We all carry some belief about “best” into our adult life. The challenge is that the two most common beliefs, “being the best” and “doing your best,” have serious dark sides that ultimately lead to discouragement. We all have limiting factors, in and out of our control, and circumstances can quickly change. We all experience seasons of life and we must adapt or we will fail in living out our values. As I recently cared for my aging mom, I lived out my values as I helped her finish her race well, but I fell short of “best” in several areas of my life during that time. Fifteen years ago, I was unaware of the need to adapt to a “season of life.” So, as I focused on “best” in one area of my life, I let down my wife and son.
We cannot dismiss all beliefs regarding “best,” so I propose another option: develop the habit of “offering our best.” Pastor and leadership guru Andy Stanley says, “The job of a leader isn’t to fill everyone’s bucket but to make sure and empty yours each day.” I define “offering your best” as emptying your bucket each day.

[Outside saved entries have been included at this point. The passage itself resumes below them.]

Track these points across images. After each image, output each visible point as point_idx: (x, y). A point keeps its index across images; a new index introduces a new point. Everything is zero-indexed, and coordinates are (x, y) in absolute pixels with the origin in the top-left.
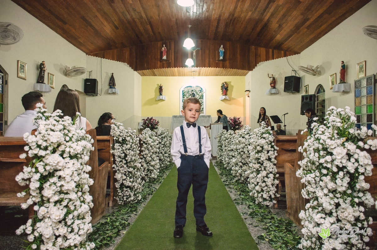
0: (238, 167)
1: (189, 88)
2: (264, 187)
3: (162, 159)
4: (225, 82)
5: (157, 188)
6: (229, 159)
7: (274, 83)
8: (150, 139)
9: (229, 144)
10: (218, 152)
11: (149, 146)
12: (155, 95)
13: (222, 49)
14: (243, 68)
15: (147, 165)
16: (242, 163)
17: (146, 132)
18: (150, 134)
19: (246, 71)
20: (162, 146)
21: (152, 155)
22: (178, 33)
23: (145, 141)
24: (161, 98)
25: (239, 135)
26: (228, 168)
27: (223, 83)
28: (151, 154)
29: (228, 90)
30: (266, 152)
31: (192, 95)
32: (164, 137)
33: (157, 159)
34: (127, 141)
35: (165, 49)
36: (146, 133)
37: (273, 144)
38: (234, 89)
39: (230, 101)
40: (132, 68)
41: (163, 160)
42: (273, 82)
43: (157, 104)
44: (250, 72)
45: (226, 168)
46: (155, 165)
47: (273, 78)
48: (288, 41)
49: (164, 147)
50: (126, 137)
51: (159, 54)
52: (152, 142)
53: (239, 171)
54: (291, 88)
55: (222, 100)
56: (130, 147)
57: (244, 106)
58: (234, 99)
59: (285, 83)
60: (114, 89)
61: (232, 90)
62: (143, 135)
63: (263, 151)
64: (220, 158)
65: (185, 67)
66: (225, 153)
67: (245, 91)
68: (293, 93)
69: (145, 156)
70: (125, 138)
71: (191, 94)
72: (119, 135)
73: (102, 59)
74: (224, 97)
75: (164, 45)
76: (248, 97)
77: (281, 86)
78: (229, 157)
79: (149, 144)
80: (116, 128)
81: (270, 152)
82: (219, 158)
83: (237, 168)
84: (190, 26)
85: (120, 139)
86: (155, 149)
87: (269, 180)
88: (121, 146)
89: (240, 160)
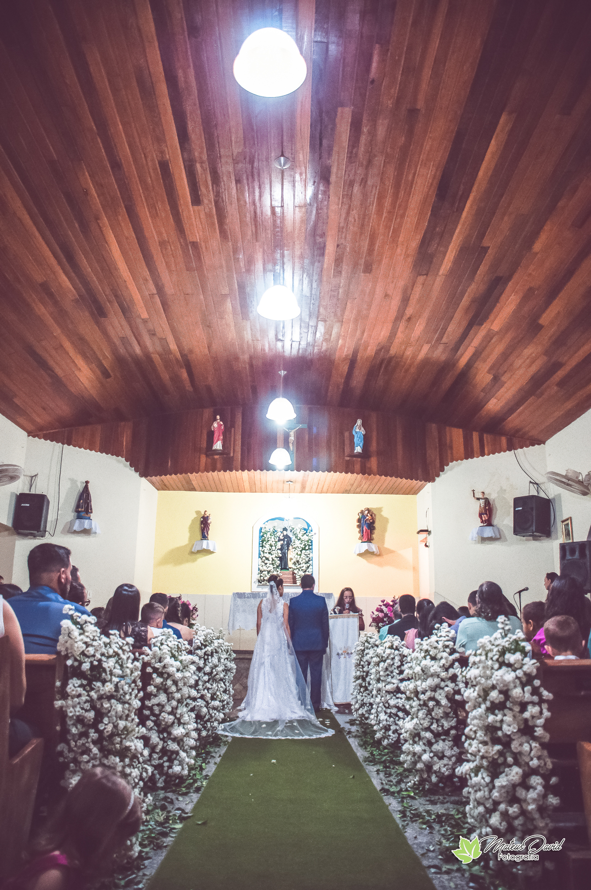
0: (421, 743)
1: (276, 523)
2: (516, 818)
3: (203, 714)
4: (369, 510)
5: (189, 808)
6: (390, 716)
7: (487, 512)
8: (171, 661)
9: (388, 675)
10: (355, 693)
11: (169, 682)
12: (190, 539)
13: (359, 430)
14: (411, 475)
15: (161, 736)
16: (432, 732)
17: (163, 641)
18: (173, 646)
19: (420, 483)
20: (206, 678)
21: (177, 708)
22: (255, 390)
23: (158, 665)
24: (205, 546)
25: (421, 650)
26: (385, 742)
27: (362, 512)
28: (174, 703)
29: (374, 528)
30: (517, 709)
31: (283, 540)
32: (212, 653)
33: (189, 718)
34: (104, 670)
35: (220, 426)
36: (162, 644)
37: (537, 683)
38: (390, 527)
39: (379, 555)
40: (136, 471)
41: (207, 717)
42: (486, 510)
43: (194, 560)
44: (429, 486)
45: (379, 741)
46: (185, 736)
47: (486, 501)
48: (515, 414)
49: (209, 680)
50: (104, 659)
51: (205, 436)
52: (178, 670)
53: (426, 757)
54: (531, 525)
55: (360, 555)
56: (114, 689)
57: (415, 569)
58: (391, 552)
59: (515, 512)
60: (86, 521)
61: (384, 530)
62: (154, 649)
63: (508, 704)
64: (360, 712)
65: (268, 470)
66: (378, 700)
67: (418, 533)
68: (535, 538)
69: (156, 710)
70: (100, 661)
71: (282, 538)
72: (83, 653)
73: (66, 446)
74: (365, 546)
75: (218, 417)
76: (426, 546)
77: (505, 519)
78: (388, 711)
79: (169, 675)
80: (76, 632)
81: (530, 707)
82: (357, 710)
83: (418, 748)
84: (283, 373)
85: (86, 666)
86: (186, 691)
87: (532, 795)
88: (88, 688)
89: (426, 724)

In Philippians Chapter 2, verses 25 through 30, we read 148 words about a man named Epaphroditus. In terms of being famous he does not make the cut, but Paul calls him a hero. I believe Paul did so because Epaphroditus consistently offered his best by making four critical decisions.
He valued people. Paul was in a dingy, dirty jail in Rome chained to a guard because of his faith in Christ, and the Philippian Church sent Epaphroditus to encourage and provide care for Paul. Epaphroditus got very sick and almost died. Paul wrote, “He longs for all of you and is distressed because you heard he was ill.” Even during sickness, Epaphroditus’s biggest concern was for people. Offering your best only happens when you really care about people. How much do you truly care about people? What do you value more than people?
He took risks. Paul called him a soldier, risking his life, running from Philippi to Rome. We must take risks and live a life with no regrets in order to offer our best.
He was a tireless worker, which led to his sickness. Offering our best demands a deep work ethic.
He was a servant leader. Paul called him a caregiver and a messenger; both important servant roles. He was a pioneer, willing to do the work no one else would do. There is no leadership other than servant leadership. You cannot separate the call to lead from the call to serve others.
What would the next 30 days look like if you daily committed to offering your best to your family, customers, boss, co-workers, church and friends?